Try it — The output has to be the full set of records, reproduced exactly, minus any picture.

----

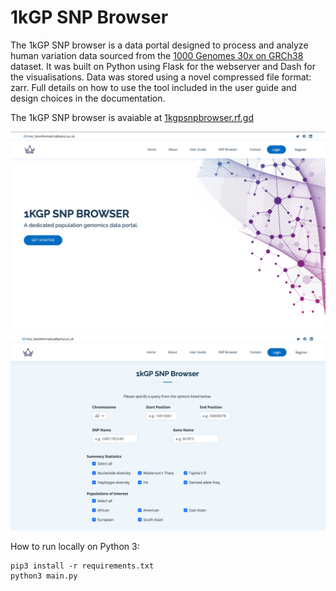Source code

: # 1kGP SNP Browser

The 1kGP SNP browser is a data portal designed to process and analyze human variation data sourced from the [1000 Genomes 30x on GRCh38](https://www.internationalgenome.org/data-portal/data-collection/30x-grch38) dataset. It was built on Python using Flask for the webserver and Dash for the visualisations. Data was stored using a novel compressed file format: zarr. Full details on how to use the tool included in the user guide and design choices in the documentation.

The 1kGP SNP browser is avaiable at [1kgpsnpbrowser.rf.gd](http://www.1kgpsnpbrowser.rf.gd)

![home page](Documentation/screenshots/1kgp_homepage.png)
![snp browser](Documentation/screenshots/SNP_browser.png)


How to run locally on Python 3:

```no-highlight
pip3 install -r requirements.txt
python3 main.py
```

----

Result —
Source code

: # 1kGP SNP Browser

The 1kGP SNP browser is a data portal designed to process and analyze human variation data sourced from the [1000 Genomes 30x on GRCh38](https://www.internationalgenome.org/data-portal/data-collection/30x-grch38) dataset. It was built on Python using Flask for the webserver and Dash for the visualisations. Data was stored using a novel compressed file format: zarr. Full details on how to use the tool included in the user guide and design choices in the documentation.

The 1kGP SNP browser is avaiable at [1kgpsnpbrowser.rf.gd](http://www.1kgpsnpbrowser.rf.gd)

![home page](Documentation/screenshots/1kgp_homepage.png)
![snp browser](Documentation/screenshots/SNP_browser.png)


How to run locally on Python 3:

```no-highlight
pip3 install -r requirements.txt
python3 main.py
```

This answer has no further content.